* **Direction 1**: Repeat, line for line, the stretch of the entries below from the line containing "scientific name: Lagidium viscacia" through the end of the entries.

From f1bdb0951250d67b355855b768808922f4e7ab81 Mon Sep 17 00:00:00 2001
From: Ian Barwick <ian@2ndquadrant.com>
Date: Tue, 15 Sep 2020 14:21:14 +0900
Subject: [PATCH] doc: note existing pg_rewind corner-case bug

---
 doc/repmgr-node-rejoin.xml | 45 ++++++++++++++++++++++++++++++++++++++
 1 file changed, 45 insertions(+)
diff --git a/doc/repmgr-node-rejoin.xml b/doc/repmgr-node-rejoin.xml
index 71bde8ac..0427e422 100644
--- a/doc/repmgr-node-rejoin.xml
+++ b/doc/repmgr-node-rejoin.xml
@@ -401,6 +401,51 @@
      is running in <option>--dry-run</option> mode.
    </para>
 
+   <warning>
+     <para>
+       In all current PostgreSQL versions (as of September 2020), <application>pg_rewind</application>
+       contains a corner-case bug which affects standbys in a very specific situation.
+     </para>
+     <para>
+       This situation occurs when a standby was shut down <emphasis>before</emphasis> its
+       primary node, and an attempt is made to attach this standby to another primary
+       in the same cluster (following a &quot;split brain&quot; situation where the standby
+       was connected to the wrong primary). In this case, &repmgr; will correctly determine
+       that <application>pg_rewind</application> should be executed, however
+       <application>pg_rewind</application> incorrectly decides that no action is necessary.

* **The input**:
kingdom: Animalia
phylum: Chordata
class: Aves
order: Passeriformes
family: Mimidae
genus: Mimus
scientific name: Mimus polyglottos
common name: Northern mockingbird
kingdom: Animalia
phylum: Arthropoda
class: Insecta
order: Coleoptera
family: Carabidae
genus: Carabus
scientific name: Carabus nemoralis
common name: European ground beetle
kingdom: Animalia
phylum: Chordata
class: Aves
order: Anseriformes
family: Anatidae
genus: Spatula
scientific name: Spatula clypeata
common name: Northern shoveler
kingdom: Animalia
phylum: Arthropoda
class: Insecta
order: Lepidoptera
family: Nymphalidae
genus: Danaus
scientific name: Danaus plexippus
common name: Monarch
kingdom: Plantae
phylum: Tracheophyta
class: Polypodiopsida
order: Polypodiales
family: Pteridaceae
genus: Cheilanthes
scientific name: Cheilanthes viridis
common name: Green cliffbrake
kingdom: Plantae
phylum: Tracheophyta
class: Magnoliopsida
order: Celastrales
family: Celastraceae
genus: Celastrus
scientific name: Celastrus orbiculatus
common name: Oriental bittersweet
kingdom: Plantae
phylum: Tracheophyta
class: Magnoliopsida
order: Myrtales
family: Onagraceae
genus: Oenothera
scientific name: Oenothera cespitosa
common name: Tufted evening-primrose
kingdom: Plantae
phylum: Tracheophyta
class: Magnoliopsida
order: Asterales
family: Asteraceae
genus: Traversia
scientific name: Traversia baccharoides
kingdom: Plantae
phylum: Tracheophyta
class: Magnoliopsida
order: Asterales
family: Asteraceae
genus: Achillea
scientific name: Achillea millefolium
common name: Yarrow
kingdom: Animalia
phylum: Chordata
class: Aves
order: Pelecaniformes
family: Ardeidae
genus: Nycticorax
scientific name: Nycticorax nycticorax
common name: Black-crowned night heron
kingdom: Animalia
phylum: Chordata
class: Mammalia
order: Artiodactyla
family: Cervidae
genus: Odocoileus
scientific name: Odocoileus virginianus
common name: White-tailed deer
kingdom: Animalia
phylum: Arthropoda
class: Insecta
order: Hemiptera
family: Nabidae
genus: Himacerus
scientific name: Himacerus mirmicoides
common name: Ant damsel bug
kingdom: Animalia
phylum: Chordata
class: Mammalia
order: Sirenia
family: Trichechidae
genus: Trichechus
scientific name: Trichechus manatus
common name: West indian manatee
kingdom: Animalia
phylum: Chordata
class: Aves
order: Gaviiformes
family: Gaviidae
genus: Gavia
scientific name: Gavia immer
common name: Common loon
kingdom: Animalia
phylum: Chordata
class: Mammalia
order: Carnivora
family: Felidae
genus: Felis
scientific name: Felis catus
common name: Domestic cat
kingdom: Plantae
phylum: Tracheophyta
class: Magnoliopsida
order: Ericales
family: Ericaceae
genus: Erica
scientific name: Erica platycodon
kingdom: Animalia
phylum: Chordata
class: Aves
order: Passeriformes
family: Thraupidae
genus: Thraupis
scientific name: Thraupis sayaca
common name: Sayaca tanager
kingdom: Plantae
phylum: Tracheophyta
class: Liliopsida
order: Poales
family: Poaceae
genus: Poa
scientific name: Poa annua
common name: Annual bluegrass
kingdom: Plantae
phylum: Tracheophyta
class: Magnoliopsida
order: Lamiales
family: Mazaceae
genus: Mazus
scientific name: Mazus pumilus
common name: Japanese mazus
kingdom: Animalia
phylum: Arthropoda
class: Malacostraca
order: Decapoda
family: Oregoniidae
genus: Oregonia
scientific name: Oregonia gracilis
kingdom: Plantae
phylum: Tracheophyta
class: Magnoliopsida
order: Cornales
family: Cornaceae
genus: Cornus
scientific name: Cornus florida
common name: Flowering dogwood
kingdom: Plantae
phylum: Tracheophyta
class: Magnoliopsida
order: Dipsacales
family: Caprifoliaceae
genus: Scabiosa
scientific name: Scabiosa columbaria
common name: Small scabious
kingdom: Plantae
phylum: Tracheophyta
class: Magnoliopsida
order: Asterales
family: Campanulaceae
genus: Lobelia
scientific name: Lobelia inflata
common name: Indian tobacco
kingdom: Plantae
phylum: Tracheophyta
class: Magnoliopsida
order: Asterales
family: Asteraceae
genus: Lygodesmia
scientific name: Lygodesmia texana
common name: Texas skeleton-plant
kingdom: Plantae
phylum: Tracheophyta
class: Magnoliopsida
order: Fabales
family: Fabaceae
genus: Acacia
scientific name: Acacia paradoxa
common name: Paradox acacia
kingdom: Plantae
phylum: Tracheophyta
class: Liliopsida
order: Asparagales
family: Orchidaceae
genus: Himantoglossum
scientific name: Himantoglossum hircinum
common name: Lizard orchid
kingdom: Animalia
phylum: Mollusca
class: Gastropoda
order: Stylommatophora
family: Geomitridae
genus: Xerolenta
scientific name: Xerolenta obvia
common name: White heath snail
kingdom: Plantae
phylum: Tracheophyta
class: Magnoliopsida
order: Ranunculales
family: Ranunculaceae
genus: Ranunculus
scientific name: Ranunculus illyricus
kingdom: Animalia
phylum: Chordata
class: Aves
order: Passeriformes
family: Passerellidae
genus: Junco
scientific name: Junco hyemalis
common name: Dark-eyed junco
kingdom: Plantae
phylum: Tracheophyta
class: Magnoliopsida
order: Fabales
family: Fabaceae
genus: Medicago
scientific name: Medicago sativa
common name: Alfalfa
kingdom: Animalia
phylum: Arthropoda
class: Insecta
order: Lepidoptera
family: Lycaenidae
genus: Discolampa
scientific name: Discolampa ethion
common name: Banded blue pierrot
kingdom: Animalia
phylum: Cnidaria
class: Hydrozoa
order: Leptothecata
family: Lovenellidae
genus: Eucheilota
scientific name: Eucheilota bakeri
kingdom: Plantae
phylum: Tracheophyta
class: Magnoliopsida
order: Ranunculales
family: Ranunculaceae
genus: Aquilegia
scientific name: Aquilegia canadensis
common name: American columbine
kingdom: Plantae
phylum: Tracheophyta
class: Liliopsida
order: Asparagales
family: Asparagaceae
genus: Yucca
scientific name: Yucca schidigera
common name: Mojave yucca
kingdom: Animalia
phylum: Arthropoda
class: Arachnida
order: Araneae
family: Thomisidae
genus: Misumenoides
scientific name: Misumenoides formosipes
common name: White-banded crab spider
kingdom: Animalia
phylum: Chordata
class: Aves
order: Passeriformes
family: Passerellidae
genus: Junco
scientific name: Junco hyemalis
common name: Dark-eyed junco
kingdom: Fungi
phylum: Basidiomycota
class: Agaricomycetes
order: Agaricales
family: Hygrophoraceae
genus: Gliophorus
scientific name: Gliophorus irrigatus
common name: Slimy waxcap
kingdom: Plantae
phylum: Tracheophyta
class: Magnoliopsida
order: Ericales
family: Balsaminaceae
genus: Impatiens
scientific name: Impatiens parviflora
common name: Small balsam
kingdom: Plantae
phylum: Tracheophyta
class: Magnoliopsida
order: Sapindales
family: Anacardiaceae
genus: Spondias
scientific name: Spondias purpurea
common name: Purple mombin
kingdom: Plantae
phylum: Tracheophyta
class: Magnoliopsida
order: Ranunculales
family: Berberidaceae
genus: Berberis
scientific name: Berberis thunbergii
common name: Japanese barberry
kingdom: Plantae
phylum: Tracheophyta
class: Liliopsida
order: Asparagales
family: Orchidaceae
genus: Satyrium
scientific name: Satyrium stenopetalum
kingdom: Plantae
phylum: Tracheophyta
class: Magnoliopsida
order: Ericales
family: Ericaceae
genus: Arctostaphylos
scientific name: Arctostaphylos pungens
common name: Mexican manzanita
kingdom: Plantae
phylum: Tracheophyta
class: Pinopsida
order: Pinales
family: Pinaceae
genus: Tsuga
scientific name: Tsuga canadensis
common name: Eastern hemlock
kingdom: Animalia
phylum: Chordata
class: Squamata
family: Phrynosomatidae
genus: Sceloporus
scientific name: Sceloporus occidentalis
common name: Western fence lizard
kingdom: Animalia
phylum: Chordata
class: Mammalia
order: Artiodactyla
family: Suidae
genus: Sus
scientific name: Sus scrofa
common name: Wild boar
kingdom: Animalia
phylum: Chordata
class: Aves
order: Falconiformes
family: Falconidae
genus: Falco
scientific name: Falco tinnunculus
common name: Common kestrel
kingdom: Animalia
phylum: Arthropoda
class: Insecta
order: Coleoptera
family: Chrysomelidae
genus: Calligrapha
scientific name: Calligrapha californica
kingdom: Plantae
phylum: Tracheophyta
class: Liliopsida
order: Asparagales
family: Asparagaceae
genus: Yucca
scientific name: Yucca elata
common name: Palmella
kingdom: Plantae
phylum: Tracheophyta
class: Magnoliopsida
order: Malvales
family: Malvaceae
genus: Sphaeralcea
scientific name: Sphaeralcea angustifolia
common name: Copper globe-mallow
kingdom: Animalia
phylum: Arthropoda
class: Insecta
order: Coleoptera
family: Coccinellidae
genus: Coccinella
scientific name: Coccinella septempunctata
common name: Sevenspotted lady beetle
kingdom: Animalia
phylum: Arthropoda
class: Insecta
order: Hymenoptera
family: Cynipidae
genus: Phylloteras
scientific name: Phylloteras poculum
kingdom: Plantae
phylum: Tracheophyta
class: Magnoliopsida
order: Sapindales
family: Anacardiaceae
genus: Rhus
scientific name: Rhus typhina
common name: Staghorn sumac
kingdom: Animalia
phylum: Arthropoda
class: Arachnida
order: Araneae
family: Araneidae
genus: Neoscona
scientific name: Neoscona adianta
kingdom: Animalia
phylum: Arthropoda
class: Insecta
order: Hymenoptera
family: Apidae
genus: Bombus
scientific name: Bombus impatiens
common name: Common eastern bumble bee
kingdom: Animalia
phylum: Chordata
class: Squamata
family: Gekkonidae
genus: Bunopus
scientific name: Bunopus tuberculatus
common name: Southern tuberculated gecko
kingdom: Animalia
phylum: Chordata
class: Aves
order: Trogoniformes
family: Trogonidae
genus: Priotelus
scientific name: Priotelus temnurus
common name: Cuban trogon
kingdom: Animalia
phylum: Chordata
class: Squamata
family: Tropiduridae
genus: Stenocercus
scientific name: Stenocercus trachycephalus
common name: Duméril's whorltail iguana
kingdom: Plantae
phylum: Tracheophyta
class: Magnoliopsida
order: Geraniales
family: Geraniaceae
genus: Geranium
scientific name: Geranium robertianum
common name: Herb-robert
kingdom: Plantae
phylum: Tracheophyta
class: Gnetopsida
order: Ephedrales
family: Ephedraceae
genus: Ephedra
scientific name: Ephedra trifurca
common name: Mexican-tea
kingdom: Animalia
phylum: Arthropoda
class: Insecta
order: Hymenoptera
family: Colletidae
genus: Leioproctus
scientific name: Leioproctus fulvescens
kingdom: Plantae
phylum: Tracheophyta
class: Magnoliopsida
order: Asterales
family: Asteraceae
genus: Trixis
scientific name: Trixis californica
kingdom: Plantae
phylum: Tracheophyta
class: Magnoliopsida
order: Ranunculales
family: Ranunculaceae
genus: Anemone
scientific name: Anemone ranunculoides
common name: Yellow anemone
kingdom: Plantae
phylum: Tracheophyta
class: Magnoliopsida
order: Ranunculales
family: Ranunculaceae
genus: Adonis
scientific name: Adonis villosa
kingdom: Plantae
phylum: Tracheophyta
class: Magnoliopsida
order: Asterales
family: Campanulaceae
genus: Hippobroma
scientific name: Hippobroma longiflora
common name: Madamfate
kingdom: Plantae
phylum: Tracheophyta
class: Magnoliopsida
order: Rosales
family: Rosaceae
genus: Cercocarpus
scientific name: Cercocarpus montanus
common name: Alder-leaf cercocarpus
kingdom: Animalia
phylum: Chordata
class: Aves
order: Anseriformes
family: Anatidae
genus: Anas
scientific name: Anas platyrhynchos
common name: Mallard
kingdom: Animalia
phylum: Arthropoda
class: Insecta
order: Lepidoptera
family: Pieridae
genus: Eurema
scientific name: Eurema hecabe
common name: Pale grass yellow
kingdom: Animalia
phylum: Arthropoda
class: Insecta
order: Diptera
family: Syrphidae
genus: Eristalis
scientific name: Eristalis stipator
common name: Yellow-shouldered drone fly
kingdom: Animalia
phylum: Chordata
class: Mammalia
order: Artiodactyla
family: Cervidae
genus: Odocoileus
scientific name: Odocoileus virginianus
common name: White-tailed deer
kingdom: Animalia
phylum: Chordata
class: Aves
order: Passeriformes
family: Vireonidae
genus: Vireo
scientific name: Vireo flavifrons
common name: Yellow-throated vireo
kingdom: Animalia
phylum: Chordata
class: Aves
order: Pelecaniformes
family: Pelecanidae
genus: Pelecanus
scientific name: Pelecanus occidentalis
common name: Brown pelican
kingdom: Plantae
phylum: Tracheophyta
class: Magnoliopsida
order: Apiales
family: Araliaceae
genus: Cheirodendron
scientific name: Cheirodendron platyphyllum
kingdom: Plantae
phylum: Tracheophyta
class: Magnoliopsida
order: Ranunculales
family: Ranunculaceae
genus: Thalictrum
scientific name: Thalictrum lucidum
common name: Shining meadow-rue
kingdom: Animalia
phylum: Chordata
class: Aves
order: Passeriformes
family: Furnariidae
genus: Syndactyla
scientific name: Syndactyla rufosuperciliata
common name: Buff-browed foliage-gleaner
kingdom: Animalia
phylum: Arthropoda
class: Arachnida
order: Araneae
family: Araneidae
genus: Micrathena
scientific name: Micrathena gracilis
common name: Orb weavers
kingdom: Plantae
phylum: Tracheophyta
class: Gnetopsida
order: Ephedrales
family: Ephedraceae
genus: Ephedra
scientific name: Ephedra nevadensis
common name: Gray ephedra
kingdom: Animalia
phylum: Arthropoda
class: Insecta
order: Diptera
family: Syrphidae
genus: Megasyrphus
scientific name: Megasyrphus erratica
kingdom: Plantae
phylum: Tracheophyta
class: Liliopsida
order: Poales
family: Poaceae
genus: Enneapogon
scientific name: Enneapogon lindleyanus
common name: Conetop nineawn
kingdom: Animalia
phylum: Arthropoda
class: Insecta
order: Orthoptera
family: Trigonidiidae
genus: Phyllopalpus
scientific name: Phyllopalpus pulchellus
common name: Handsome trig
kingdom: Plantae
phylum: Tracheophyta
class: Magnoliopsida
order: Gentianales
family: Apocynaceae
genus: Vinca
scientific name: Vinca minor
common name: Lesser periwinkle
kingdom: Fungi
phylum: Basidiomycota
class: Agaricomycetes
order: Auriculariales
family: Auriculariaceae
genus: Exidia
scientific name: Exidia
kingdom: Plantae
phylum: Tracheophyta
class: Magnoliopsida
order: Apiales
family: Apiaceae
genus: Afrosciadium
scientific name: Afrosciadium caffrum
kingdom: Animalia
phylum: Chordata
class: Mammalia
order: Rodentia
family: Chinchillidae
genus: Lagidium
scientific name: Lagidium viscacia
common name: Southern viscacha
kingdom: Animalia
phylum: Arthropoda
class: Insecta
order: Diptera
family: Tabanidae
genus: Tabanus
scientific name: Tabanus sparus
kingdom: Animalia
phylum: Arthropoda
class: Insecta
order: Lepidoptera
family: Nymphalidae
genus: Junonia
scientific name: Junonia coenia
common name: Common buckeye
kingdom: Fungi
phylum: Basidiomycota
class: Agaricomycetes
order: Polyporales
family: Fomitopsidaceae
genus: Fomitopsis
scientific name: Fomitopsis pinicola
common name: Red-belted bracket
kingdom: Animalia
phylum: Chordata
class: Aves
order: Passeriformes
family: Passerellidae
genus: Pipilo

* **Direction 2**: Duplicate the stretch of the pg_rewind patch above from "diff --git a/doc/repmgr-node-rejoin.xml" through "very specific situation.", keeping every character unchanged.

* **Correct result 1**:
scientific name: Lagidium viscacia
common name: Southern viscacha
kingdom: Animalia
phylum: Arthropoda
class: Insecta
order: Diptera
family: Tabanidae
genus: Tabanus
scientific name: Tabanus sparus
kingdom: Animalia
phylum: Arthropoda
class: Insecta
order: Lepidoptera
family: Nymphalidae
genus: Junonia
scientific name: Junonia coenia
common name: Common buckeye
kingdom: Fungi
phylum: Basidiomycota
class: Agaricomycetes
order: Polyporales
family: Fomitopsidaceae
genus: Fomitopsis
scientific name: Fomitopsis pinicola
common name: Red-belted bracket
kingdom: Animalia
phylum: Chordata
class: Aves
order: Passeriformes
family: Passerellidae
genus: Pipilo

* **Correct result 2**:
diff --git a/doc/repmgr-node-rejoin.xml b/doc/repmgr-node-rejoin.xml
index 71bde8ac..0427e422 100644
--- a/doc/repmgr-node-rejoin.xml
+++ b/doc/repmgr-node-rejoin.xml
@@ -401,6 +401,51 @@
      is running in <option>--dry-run</option> mode.
    </para>
 
+   <warning>
+     <para>
+       In all current PostgreSQL versions (as of September 2020), <application>pg_rewind</application>
+       contains a corner-case bug which affects standbys in a very specific situation.